_EXERCISE DETAILS:_
Copy every line of the records below where the word "center" occurs.

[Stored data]
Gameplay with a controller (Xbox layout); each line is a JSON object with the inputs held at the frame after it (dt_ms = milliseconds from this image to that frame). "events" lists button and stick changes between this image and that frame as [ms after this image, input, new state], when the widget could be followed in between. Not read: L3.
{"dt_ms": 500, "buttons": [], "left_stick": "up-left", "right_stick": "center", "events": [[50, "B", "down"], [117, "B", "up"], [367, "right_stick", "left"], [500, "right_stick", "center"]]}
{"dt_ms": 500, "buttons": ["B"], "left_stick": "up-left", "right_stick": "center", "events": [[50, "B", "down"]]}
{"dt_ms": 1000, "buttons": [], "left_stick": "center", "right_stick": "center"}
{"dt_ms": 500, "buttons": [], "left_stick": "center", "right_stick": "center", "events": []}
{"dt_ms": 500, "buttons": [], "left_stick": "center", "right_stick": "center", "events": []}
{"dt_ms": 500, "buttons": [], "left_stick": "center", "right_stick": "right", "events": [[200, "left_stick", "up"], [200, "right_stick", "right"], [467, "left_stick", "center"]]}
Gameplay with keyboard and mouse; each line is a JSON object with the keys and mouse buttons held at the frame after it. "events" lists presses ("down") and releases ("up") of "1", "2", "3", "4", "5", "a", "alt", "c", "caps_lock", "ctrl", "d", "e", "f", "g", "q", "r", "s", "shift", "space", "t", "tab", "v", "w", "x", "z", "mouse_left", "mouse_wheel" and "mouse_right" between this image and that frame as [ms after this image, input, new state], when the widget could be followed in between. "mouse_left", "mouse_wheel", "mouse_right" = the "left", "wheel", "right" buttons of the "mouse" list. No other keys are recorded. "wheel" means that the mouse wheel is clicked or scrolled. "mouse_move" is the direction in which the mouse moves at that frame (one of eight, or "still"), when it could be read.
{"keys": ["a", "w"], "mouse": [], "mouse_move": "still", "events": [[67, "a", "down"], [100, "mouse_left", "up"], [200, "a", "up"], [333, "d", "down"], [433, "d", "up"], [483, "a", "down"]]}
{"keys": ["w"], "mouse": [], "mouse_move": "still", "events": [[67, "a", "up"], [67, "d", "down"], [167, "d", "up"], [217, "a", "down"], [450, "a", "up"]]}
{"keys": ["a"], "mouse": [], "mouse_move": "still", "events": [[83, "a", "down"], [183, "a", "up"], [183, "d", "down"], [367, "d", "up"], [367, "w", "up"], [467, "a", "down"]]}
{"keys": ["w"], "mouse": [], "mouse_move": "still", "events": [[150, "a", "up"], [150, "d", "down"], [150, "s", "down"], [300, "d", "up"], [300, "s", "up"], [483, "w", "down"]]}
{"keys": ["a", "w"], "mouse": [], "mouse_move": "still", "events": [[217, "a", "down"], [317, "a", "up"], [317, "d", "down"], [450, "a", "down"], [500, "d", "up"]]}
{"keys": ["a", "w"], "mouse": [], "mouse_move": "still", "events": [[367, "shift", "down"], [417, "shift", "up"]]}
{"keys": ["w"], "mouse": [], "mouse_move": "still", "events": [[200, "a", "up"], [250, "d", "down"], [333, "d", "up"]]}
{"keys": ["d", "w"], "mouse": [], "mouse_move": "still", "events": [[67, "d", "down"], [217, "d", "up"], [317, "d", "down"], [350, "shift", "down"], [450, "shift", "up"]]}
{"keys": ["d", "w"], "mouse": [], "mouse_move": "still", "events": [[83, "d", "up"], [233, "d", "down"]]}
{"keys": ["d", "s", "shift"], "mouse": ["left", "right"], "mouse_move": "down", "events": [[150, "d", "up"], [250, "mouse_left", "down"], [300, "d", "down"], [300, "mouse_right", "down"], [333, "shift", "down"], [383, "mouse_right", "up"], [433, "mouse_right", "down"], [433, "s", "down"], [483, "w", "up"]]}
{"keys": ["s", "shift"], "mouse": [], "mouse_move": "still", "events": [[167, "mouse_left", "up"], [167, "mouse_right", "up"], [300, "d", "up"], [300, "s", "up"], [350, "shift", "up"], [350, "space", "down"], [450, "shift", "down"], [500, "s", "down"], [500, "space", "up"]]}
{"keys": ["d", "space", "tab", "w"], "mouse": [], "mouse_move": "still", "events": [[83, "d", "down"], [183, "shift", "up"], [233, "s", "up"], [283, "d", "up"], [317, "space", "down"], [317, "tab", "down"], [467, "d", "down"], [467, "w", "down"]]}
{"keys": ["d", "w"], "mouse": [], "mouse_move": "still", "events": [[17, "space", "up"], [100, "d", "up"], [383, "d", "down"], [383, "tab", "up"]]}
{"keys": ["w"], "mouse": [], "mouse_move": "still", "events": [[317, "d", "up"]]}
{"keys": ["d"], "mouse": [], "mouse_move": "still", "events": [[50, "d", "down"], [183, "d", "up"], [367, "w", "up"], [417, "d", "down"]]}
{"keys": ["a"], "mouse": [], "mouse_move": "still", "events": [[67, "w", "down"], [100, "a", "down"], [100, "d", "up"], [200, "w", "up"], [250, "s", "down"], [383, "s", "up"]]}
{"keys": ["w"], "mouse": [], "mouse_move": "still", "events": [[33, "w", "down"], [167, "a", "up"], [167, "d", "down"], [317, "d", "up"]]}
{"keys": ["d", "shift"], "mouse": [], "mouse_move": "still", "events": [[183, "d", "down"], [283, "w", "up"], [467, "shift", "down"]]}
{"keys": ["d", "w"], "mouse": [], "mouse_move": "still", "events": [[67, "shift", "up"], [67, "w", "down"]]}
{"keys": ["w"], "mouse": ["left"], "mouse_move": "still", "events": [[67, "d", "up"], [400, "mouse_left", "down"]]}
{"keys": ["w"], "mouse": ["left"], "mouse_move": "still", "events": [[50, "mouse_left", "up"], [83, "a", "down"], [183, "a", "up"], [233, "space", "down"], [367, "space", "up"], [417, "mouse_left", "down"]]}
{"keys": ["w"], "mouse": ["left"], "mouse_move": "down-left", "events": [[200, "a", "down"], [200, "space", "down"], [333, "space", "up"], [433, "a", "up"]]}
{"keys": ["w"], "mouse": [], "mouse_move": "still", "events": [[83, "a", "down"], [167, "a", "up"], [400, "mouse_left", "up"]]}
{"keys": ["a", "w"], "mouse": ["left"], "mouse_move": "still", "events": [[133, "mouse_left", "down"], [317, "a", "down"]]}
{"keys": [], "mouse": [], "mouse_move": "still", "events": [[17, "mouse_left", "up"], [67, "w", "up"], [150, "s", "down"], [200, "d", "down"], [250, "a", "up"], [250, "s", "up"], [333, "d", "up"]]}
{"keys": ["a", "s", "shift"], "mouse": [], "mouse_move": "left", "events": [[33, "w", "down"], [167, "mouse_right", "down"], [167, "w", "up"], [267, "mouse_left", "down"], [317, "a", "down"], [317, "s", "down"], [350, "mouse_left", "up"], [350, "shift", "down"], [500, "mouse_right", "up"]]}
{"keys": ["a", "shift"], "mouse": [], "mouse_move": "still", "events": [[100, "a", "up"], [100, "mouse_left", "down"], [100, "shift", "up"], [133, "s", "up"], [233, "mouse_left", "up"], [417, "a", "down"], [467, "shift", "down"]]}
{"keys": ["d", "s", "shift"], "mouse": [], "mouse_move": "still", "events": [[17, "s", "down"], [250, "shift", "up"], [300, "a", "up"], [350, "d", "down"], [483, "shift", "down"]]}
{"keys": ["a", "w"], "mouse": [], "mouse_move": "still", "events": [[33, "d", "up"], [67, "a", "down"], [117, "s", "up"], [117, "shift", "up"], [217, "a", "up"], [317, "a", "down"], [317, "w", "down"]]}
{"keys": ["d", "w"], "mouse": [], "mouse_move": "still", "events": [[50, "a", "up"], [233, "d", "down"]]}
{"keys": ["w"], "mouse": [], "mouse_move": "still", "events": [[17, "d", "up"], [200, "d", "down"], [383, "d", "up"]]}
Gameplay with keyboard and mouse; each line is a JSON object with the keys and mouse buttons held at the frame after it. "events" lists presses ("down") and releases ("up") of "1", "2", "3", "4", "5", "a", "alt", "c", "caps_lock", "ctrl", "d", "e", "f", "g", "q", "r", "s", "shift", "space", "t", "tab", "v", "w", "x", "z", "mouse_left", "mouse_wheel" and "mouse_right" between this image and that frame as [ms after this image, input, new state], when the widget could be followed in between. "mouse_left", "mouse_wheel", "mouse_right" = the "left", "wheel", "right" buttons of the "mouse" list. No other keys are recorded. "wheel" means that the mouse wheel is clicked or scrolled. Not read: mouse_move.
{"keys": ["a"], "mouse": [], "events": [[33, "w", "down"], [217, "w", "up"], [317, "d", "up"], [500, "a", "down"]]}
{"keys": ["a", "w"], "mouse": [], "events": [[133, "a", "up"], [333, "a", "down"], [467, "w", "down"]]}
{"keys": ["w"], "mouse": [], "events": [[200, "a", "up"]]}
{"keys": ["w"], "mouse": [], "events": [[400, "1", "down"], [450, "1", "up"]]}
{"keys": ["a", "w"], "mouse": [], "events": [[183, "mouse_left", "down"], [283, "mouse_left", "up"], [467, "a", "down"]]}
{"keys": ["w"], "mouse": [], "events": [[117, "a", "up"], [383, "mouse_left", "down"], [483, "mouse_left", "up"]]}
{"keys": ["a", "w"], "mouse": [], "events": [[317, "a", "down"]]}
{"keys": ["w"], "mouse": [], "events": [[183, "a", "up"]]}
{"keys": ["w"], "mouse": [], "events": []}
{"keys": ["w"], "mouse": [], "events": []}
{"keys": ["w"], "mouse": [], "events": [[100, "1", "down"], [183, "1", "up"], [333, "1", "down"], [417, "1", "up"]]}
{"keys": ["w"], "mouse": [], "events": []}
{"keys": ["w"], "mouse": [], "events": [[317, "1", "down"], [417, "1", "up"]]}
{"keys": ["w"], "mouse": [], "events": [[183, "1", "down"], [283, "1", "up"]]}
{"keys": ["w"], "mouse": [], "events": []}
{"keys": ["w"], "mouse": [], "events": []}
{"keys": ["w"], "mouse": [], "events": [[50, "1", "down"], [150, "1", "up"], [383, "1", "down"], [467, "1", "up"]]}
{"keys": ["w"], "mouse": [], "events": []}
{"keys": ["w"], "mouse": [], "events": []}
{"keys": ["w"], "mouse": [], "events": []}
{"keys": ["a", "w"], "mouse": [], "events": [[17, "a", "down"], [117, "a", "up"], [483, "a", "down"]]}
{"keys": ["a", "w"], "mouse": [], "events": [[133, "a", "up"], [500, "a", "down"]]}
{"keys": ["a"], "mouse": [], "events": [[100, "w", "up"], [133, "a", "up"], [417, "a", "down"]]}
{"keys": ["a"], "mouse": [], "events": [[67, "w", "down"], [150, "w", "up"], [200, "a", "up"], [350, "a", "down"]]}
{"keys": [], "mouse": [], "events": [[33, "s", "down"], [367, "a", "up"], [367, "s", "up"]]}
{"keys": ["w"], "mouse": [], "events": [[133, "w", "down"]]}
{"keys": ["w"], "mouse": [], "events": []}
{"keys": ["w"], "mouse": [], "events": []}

_OUTPUT FOR THIS EXERCISE:_
{"dt_ms": 500, "buttons": [], "left_stick": "up-left", "right_stick": "center", "events": [[50, "B", "down"], [117, "B", "up"], [367, "right_stick", "left"], [500, "right_stick", "center"]]}
{"dt_ms": 500, "buttons": ["B"], "left_stick": "up-left", "right_stick": "center", "events": [[50, "B", "down"]]}
{"dt_ms": 1000, "buttons": [], "left_stick": "center", "right_stick": "center"}
{"dt_ms": 500, "buttons": [], "left_stick": "center", "right_stick": "center", "events": []}
{"dt_ms": 500, "buttons": [], "left_stick": "center", "right_stick": "center", "events": []}
{"dt_ms": 500, "buttons": [], "left_stick": "center", "right_stick": "right", "events": [[200, "left_stick", "up"], [200, "right_stick", "right"], [467, "left_stick", "center"]]}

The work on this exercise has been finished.